**** Records supplied ****
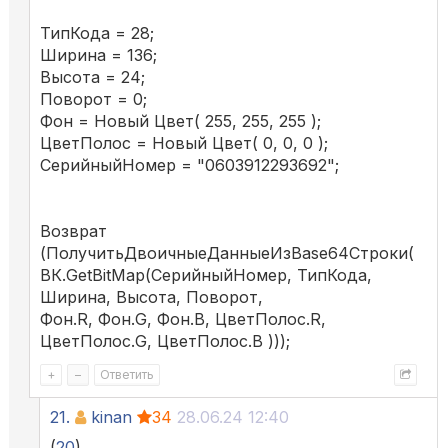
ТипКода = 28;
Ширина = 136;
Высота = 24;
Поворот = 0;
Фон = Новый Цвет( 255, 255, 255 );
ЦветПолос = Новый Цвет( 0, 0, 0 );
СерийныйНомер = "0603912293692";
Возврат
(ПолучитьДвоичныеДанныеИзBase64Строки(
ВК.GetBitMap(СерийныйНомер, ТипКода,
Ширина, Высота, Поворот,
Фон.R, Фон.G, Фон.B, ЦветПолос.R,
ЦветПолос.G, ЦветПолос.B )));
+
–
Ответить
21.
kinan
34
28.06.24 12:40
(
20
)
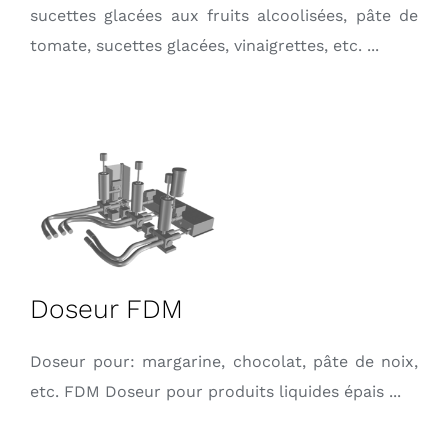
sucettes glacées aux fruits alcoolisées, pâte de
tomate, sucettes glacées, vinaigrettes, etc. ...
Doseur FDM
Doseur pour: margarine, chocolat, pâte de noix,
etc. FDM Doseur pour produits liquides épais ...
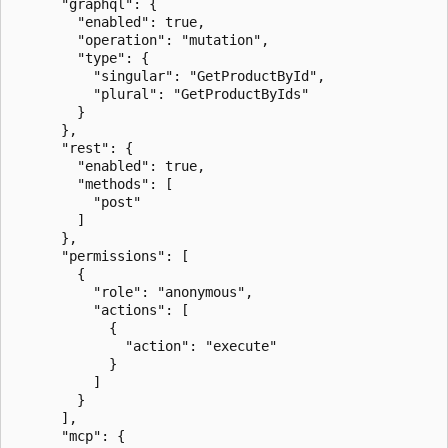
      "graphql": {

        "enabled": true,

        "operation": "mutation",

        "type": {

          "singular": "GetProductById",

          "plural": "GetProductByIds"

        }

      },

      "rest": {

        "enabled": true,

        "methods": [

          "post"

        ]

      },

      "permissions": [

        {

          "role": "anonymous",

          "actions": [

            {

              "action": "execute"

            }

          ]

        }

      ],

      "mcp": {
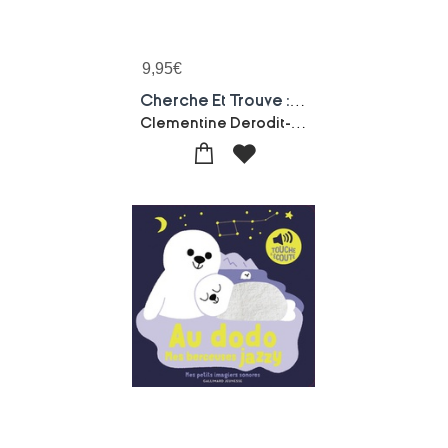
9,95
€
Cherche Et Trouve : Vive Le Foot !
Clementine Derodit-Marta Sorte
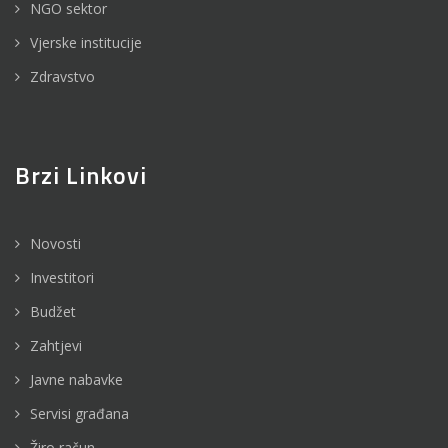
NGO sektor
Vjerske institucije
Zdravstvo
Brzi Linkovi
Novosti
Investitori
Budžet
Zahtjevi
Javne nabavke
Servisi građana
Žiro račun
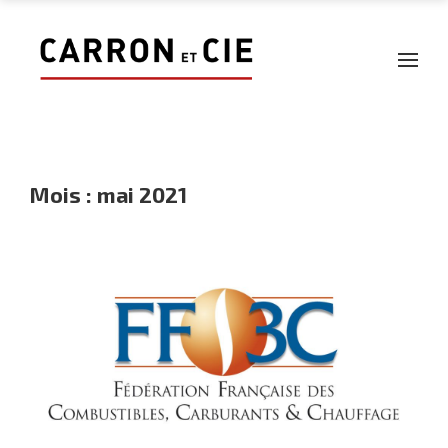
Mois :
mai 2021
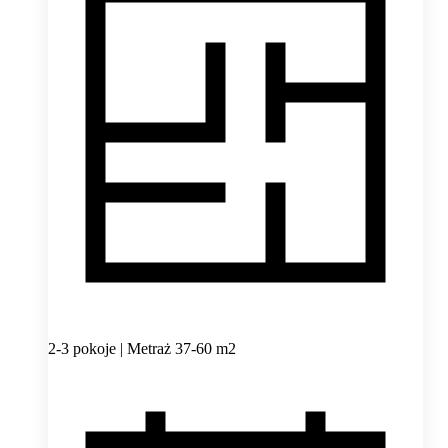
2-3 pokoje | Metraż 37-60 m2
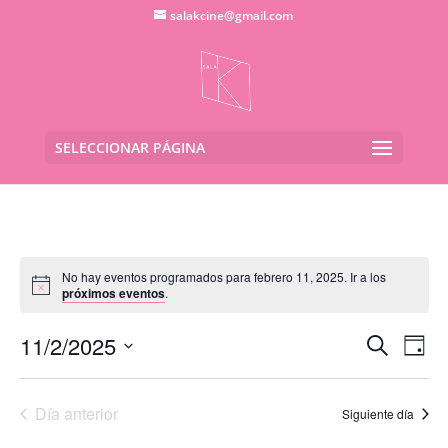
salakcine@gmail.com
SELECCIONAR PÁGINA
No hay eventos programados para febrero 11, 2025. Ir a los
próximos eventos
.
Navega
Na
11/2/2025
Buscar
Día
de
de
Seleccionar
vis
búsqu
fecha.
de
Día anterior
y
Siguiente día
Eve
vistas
****
**** Records supplied ****
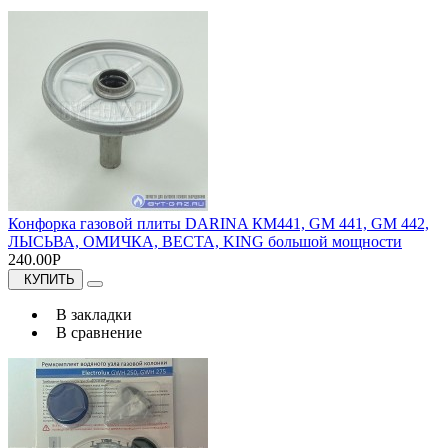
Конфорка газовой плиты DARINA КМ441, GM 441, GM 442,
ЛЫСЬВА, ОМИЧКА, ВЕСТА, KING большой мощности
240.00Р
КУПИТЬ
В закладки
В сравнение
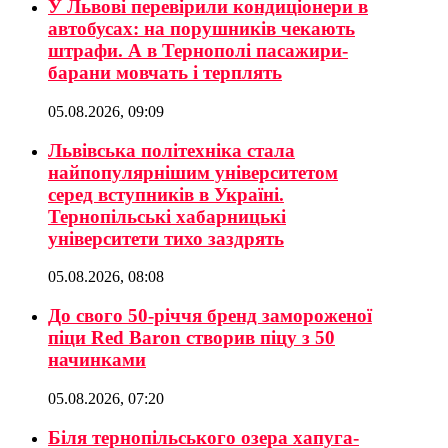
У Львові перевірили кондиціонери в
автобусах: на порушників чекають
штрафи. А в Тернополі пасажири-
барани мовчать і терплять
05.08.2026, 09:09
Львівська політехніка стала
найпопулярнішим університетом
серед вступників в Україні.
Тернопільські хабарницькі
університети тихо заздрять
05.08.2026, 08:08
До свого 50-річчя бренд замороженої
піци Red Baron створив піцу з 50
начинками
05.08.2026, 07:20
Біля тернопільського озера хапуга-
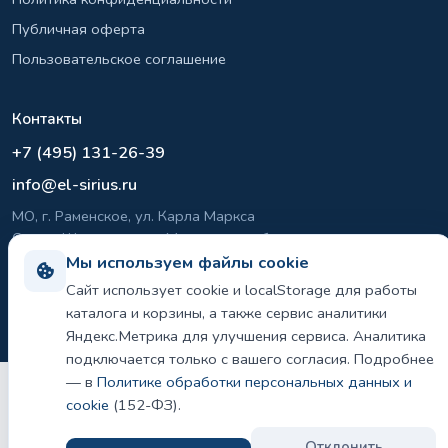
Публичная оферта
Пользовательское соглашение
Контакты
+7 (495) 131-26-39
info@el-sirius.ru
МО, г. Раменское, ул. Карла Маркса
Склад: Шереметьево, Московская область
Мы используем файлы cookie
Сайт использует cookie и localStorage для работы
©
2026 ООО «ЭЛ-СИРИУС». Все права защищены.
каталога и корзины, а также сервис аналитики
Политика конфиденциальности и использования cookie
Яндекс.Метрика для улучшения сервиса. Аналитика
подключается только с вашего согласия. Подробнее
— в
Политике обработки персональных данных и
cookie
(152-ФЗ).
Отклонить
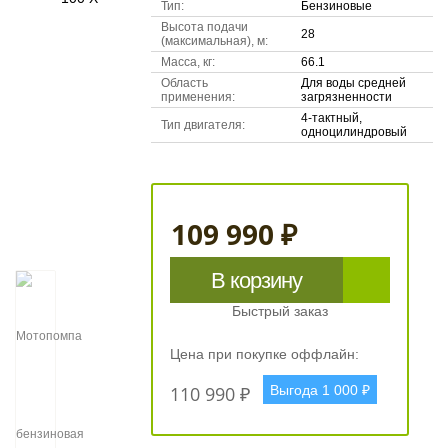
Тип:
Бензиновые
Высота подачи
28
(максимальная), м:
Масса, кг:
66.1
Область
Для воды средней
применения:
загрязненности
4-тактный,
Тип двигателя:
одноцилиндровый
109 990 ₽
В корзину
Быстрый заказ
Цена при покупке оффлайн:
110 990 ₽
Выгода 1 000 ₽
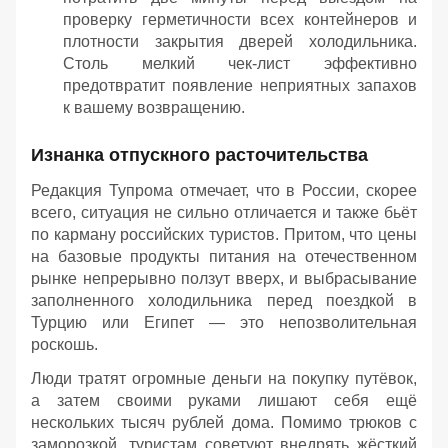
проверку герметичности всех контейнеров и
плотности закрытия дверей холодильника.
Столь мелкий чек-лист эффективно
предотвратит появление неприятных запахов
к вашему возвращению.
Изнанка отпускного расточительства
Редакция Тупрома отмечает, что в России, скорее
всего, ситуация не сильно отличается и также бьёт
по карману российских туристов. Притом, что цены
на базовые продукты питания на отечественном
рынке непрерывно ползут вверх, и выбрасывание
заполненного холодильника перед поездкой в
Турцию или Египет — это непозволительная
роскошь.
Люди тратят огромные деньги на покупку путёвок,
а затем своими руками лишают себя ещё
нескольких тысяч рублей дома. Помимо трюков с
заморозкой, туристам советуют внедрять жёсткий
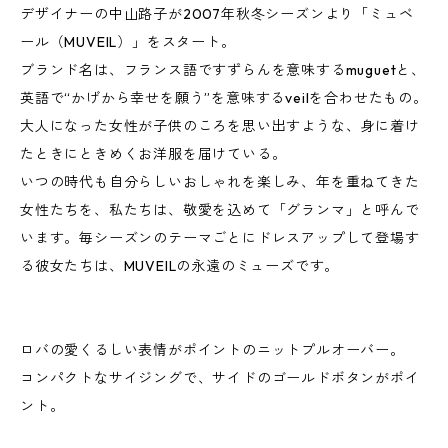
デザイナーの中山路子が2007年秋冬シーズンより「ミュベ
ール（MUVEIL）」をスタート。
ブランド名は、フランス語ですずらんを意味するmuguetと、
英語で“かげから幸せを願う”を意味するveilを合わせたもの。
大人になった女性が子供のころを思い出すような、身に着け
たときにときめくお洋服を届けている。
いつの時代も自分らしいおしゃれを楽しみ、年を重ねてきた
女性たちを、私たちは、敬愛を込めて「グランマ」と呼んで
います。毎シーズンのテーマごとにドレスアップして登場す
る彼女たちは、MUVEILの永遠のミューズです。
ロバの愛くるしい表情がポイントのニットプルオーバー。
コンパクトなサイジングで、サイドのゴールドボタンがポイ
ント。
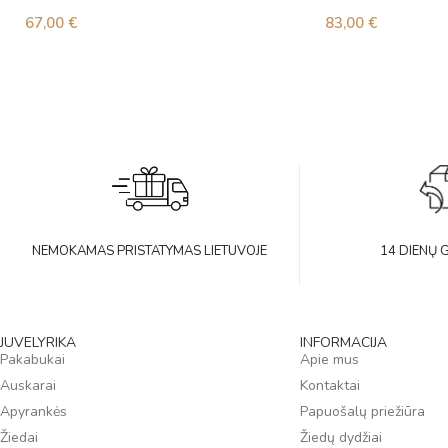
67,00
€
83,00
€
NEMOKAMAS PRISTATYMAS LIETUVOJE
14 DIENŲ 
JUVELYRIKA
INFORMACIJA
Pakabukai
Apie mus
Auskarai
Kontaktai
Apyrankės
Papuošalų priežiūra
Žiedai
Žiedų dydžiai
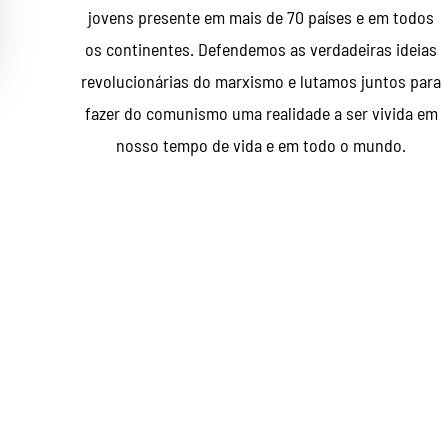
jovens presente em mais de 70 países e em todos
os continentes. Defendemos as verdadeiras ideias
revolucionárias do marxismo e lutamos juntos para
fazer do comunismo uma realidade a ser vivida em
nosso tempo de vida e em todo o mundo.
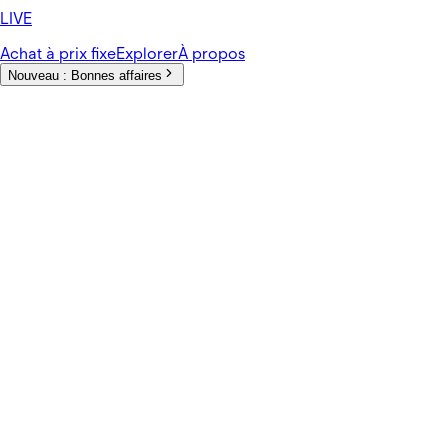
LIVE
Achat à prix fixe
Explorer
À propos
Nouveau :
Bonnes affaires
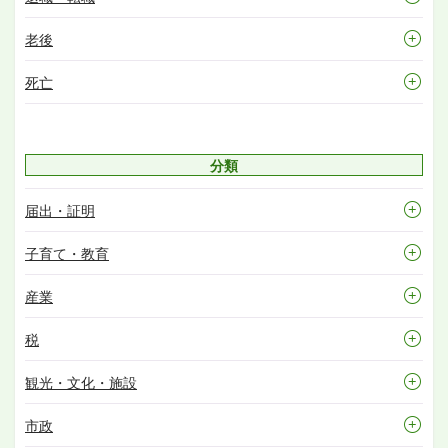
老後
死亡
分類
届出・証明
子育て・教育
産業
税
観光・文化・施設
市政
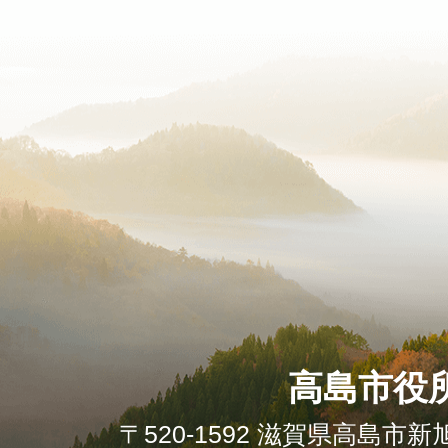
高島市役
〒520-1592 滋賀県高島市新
****
**** Records supplied ****
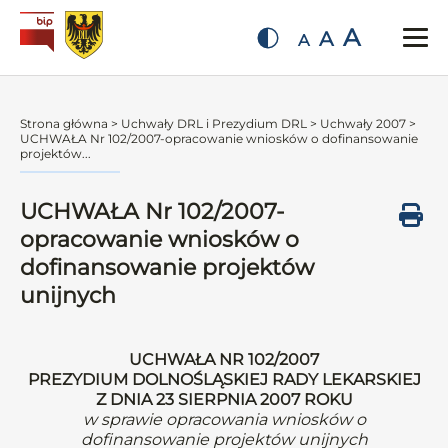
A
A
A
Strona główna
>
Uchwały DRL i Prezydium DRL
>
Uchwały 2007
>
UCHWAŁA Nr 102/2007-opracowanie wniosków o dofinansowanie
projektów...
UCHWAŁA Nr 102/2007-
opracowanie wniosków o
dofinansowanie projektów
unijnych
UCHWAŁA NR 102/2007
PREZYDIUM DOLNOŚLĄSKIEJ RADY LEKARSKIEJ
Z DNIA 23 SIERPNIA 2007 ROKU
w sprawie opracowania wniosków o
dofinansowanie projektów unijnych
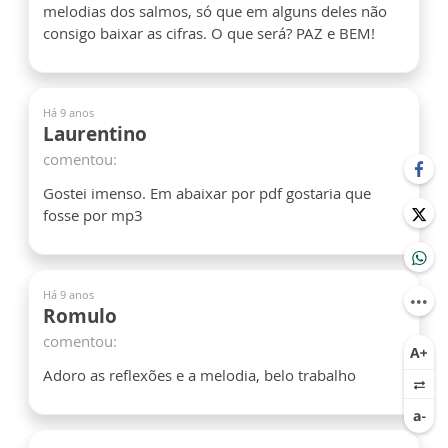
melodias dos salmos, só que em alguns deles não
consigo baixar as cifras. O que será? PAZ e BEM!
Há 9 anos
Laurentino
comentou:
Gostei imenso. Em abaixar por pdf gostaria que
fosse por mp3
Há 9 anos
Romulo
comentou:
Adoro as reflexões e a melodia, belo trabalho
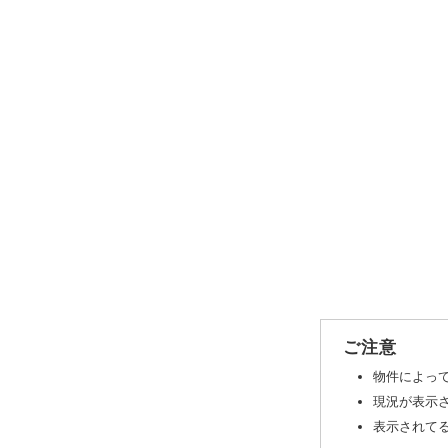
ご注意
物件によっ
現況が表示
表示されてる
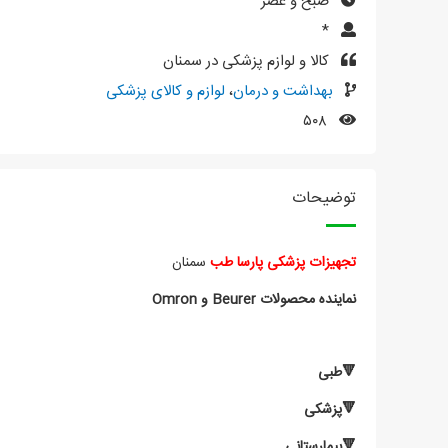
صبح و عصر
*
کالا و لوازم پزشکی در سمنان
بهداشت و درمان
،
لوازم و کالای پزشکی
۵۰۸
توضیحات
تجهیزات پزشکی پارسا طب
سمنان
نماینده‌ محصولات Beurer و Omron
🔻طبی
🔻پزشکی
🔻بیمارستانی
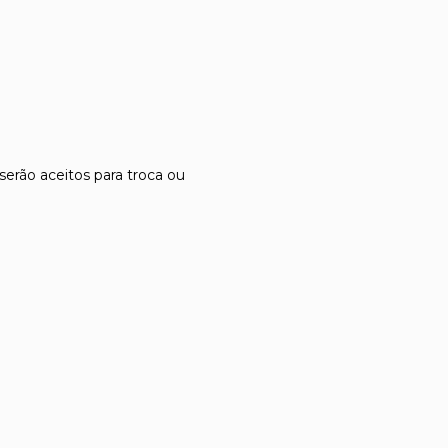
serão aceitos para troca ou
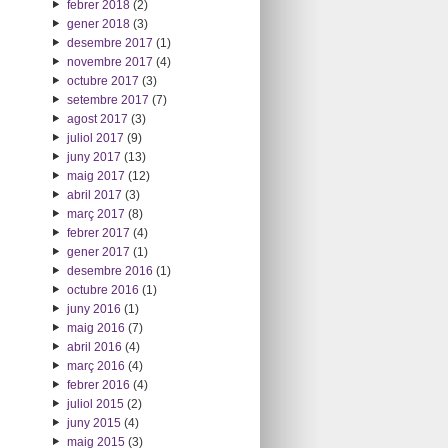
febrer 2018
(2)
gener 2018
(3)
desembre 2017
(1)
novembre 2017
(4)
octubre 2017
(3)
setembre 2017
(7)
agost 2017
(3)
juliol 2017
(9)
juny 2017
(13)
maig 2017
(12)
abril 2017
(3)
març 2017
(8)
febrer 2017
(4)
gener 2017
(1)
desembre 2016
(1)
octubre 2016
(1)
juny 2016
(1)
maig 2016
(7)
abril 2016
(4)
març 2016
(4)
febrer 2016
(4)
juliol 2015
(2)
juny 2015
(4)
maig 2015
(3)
****
■ Problem requirements
Which lines in the data above hold the word "لوازم"? Return each of them.

■ Exercise result
کالا و لوازم پزشکی در سمنان
لوازم و کالای پزشکی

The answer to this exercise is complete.